La santé osseuse est l’une des raisons les plus sérieuses de ne pas ignorer le problème. L’os est constamment remodelé, et ce processus dépend d’un apport suffisant en énergie, en protéines, en calcium et en vitamine D, ainsi que d’une signalisation hormonale appropriée. La musculation et les exercices avec impacts renforcent généralement les os, mais la mise en charge n’est pas automatiquement protectrice lorsque l’organisme manque de ressources pour s’adapter. Une faible disponibilité énergétique peut réduire la formation osseuse, et les perturbations hormonales peuvent détériorer davantage les conditions nécessaires au remodelage. Avec le temps, le risque de lésion osseuse de stress peut augmenter, en particulier dans les sports impliquant des impacts répétitifs.
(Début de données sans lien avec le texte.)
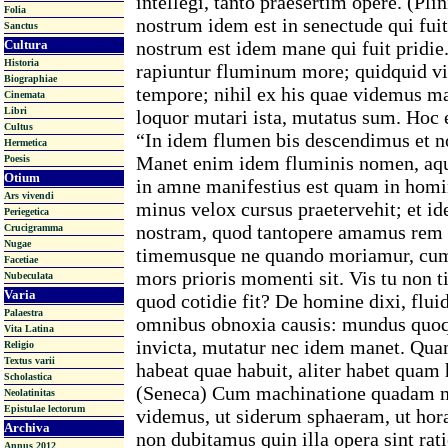
intellegi, tanto praesertim opere. (Pl
Folia
nostrum idem est in senectude qui fui
Sanctus
Cultura
nostrum est idem mane qui fuit pridie
Historia
rapiuntur fluminum more; quidquid vi
Biographiae
tempore; nihil ex his quae videmus m
Cinemata
Libri
loquor mutari ista, mutatus sum. Hoc e
Cultus
“In idem flumen bis descendimus et 
Hermetica
Manet enim idem fluminis nomen, aqu
Poesis
Otium
in amne manifestius est quam in homi
Ars vivendi
minus velox cursus praetervehit; et 
Periegetica
nostram, quod tantopere amamus rem 
Crucigramma
Nugae
timemusque ne quando moriamur, c
Facetiae
mors prioris momenti sit. Vis tu non t
Nubeculata
Varia
quod cotidie fit? De homine dixi, flui
Palaestra
omnibus obnoxia causis: mundus quoqu
Vita Latina
invicta, mutatur nec idem manet. Qua
Religio
Textus varii
habeat quae habuit, aliter habet quam
Scholastica
(Seneca) Cum machinatione quadam m
Neolatinitas
Epistulae lectorum
videmus, ut siderum sphaeram, ut horas
Archiva
non dubitamus quin illa opera sint ra
Annus 2012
Une fracture de fatigue peut donc refléter plus qu’une augmentation soudaine du volume de course ou de sauts. Elle peut être le point où une charge excessive, une récupération insuffisante et des apports énergétiques chroniquement inadéquats finissent par devenir visibles.

Le simple fait d’ajouter des protéines ne résout pas complètement un déficit énergétique. Les protéines favorisent la réparation musculaire, mais les glucides et les lipides fournissent de l’énergie et remplissent des rôles physiologiques distincts. Les glucides aident à reconstituer le glycogène et soutiennent les efforts de haute intensité, tandis que les lipides alimentaires apportent des acides gras essentiels et fournissent des substrats impliqués dans la production hormonale. Un régime riche en protéines et très pauvre en calories peut malgré tout laisser un athlète insuffisamment alimenté en énergie. Le moment des prises alimentaires compte également : consommer la majorité des calories tard le soir n’efface pas nécessairement une longue période quotidienne de faible disponibilité énergétique autour de l’entraînement. La recherche continue de préciser les effets des déficits au cours d’une même journée sur différents athlètes, mais s’entraîner régulièrement et intensément après un apport minimal, puis retarder l’alimentation de récupération peut rendre plus difficile le maintien des performances, même lorsque le total calorique hebdomadaire paraît moins préoccupant.

La solution pratique consiste à mieux adapter les apports énergétiques à la charge de travail plutôt que d’attendre une perte de poids importante ou l’apparition de symptômes hormonaux. Si les performances, la récupération, l’humeur, la libido, la fonction menstruelle ou la fréquence des blessures changent pendant une période d’entraînement intense ou un régime, réévaluez l’apport total et l’ampleur du déficit. Augmentez progressivement les apports alimentaires, consommez des glucides et des protéines autour des séances exigeantes, évitez de maintenir inutilement un apport très faible en lipides et envisagez de réduire le volume d’entraînement jusqu’à ce que la récupération s’améliore. Les perturbations menstruelles, les blessures osseuses récurrentes, la fatigue persistante ou une suspicion de troubles des conduites alimentaires nécessitent l’évaluation d’un médecin et d’un diététicien du sport plutôt qu’un autodiagnostic à partir d’un compteur de calories. Considérez la stabilité du poids corporel comme une donnée parmi d’autres, et non comme la preuve que tous les besoins énergétiques sont couverts : votre journal d’entraînement, votre récupération, vos marqueurs de santé et votre fonctionnement physiologique normal offrent une vision plus complète.